Abstract

The typical small investor makes on average about 5% a year in investment gains, just half of what the market does. Moreover, most investment funds also underperform compared to the broader market. In two previous papers, we explored how a specific and simple approach to algorithmic trading can help both types of investors achieve strong results. For concreteness, we focused attention on investing in a single variable, in our case, a major US-based index such as SPX and IXIC, individually. For illustrative purposes, we also considered some highly traded tech stock examples. In this paper, we extend our work to study the US sector funds, and for the first time in our series, we also consider trading multiple variables at a time to see how that may differ from our single-variable investment strategy. To simplify matters, we consider an initial equal weighted portfolio of several sector funds, selected randomly without any analysis, and assume that each is traded independently. To simplify further, we do no rebalancing in our study, though that is an essential part of money management according to modern portfolio theory. We nevertheless obtain interesting and informative results.

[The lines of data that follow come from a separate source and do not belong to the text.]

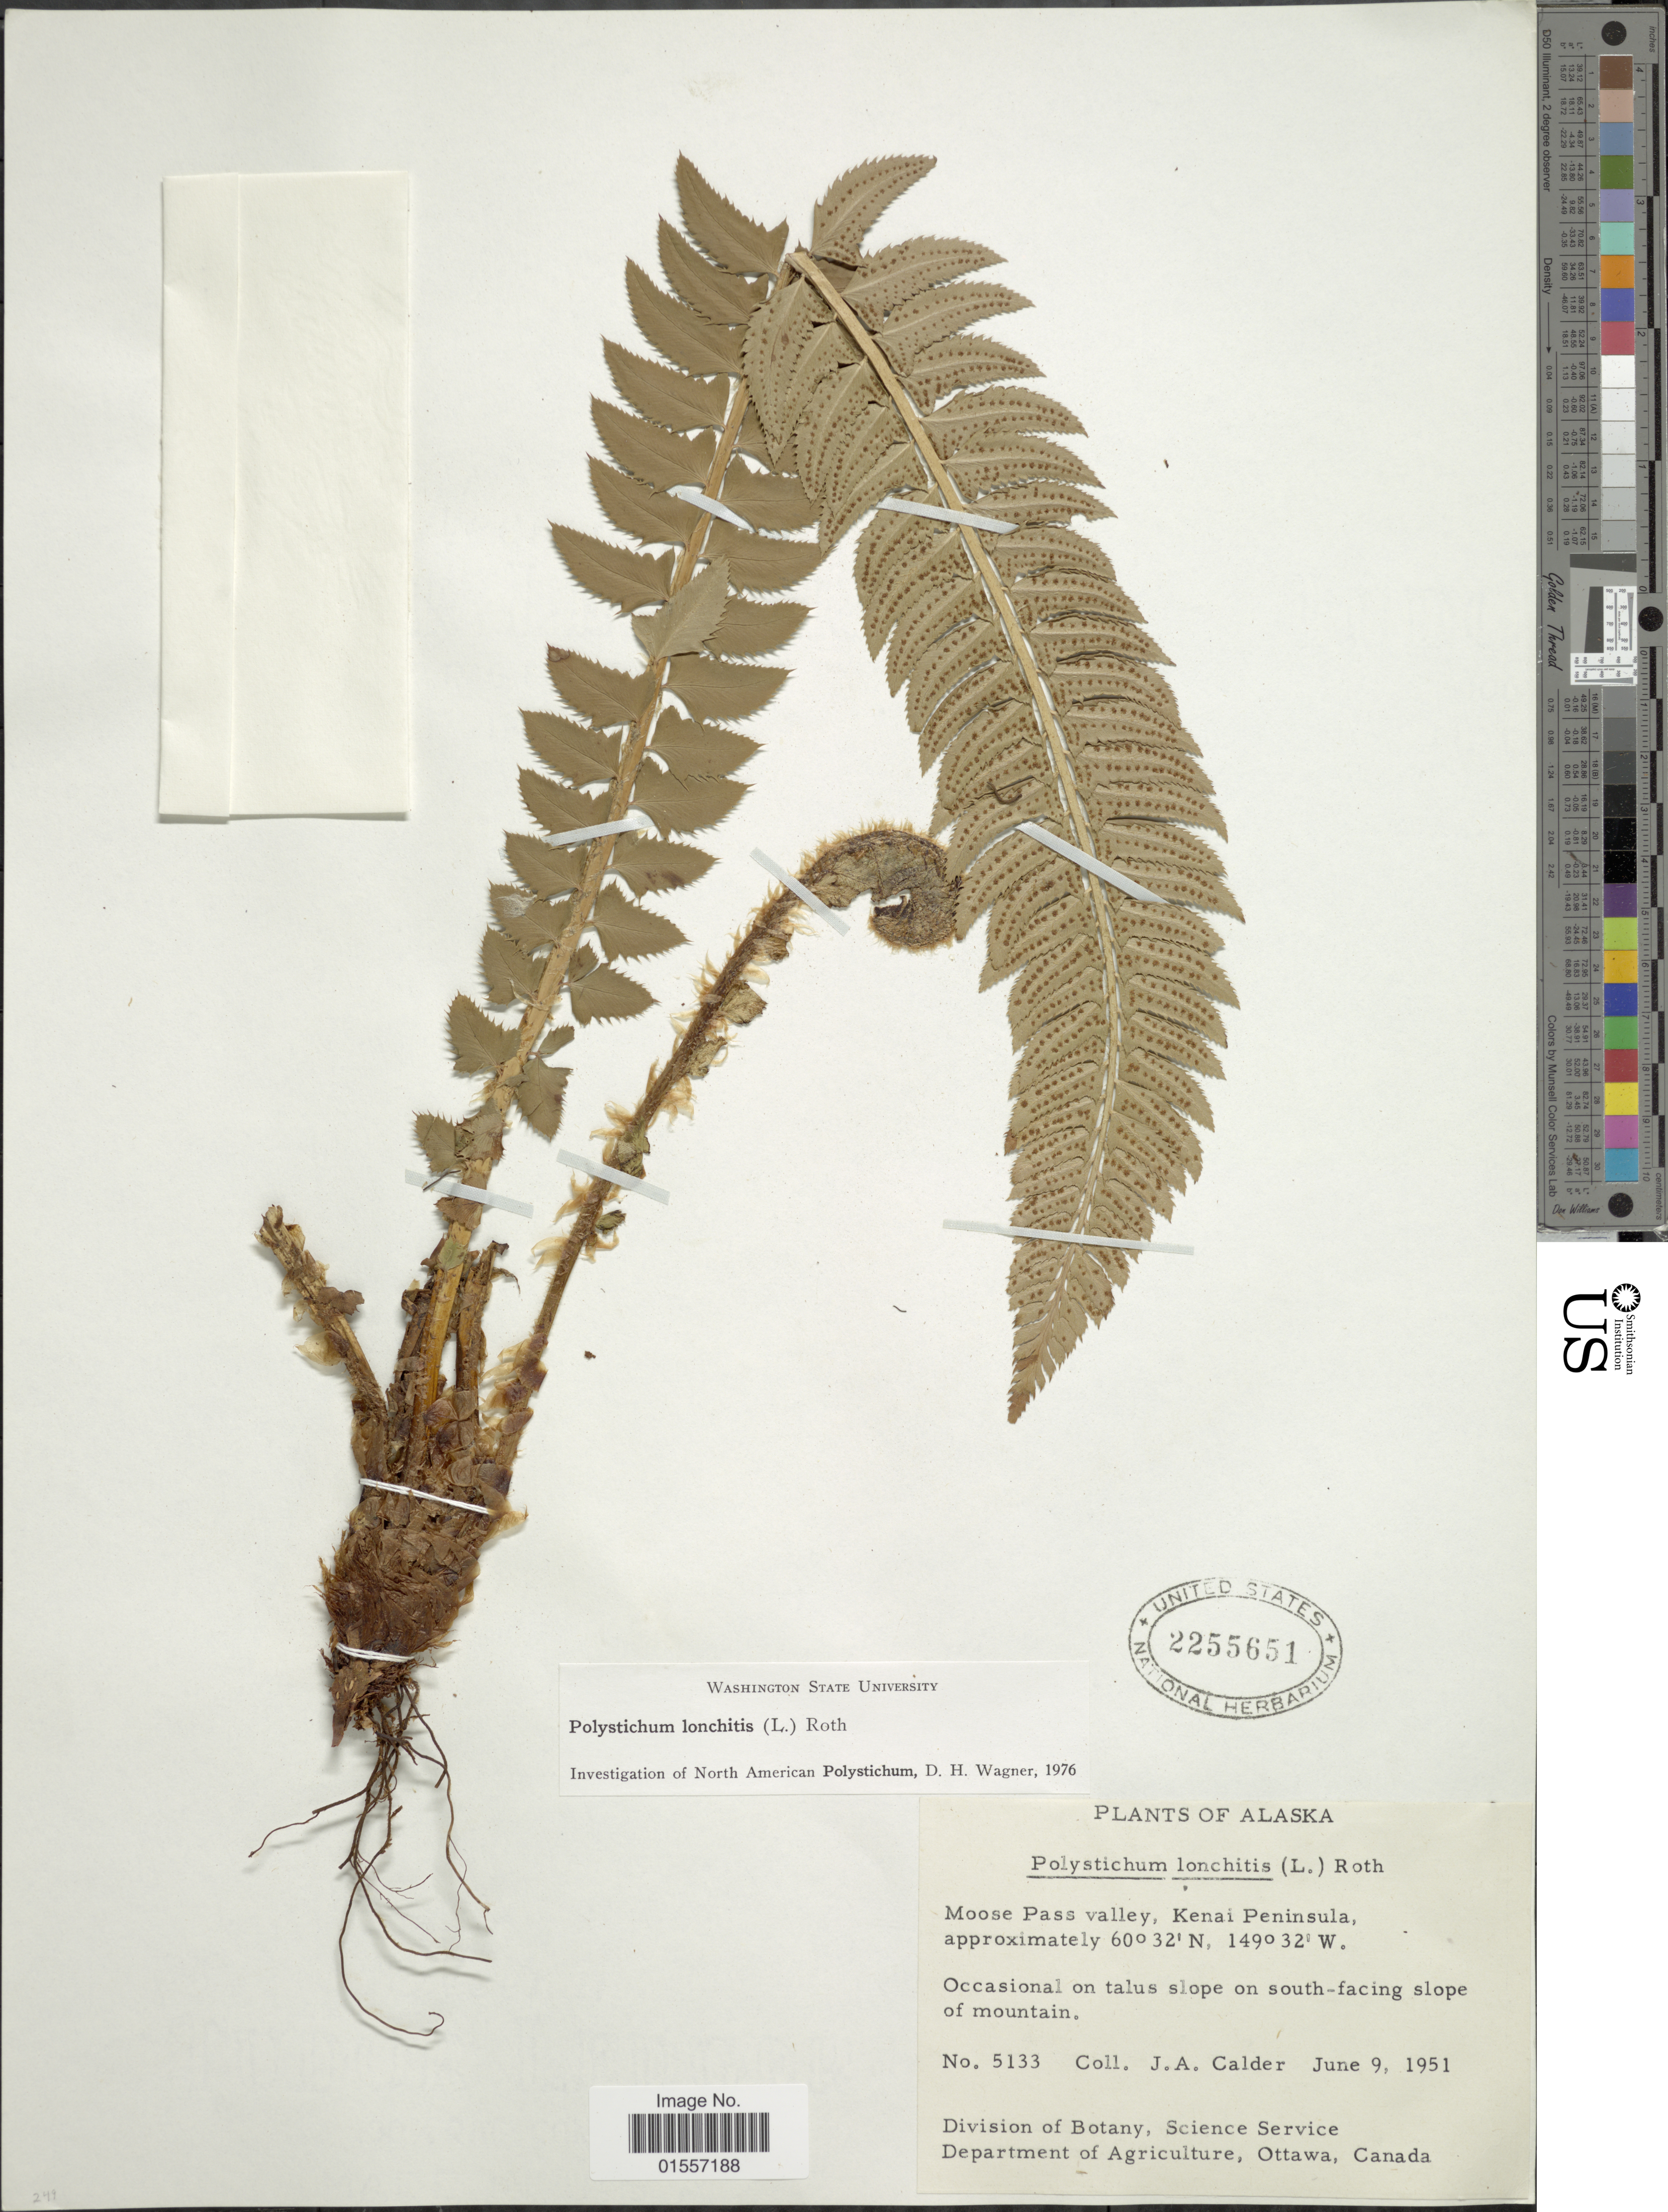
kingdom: Plantae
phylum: Tracheophyta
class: Polypodiopsida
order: Polypodiales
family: Dryopteridaceae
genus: Polystichum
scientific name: Polystichum lonchitis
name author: (Roth) L.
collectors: J. A. Calder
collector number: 5133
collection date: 1951-06-09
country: United States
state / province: Alaska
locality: Moose Pass valley, Kenai Peninsula, Occasional on talus slope on south-facing slope of mountain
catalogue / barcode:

We can typically improve on the performance of most sector funds compared to buy-and-hold (hereafter referred to as BnH). Moreover, as an example of portfolio growth, a portfolio of five equal weighted sector funds in BnH achieves 6.5× growth over 20 years (ending in March 2023), whereas our approach achieves 12.4× growth—nearly 2× better, at roughly half the maximum drawdown. That is a strong win for both professional and home investors.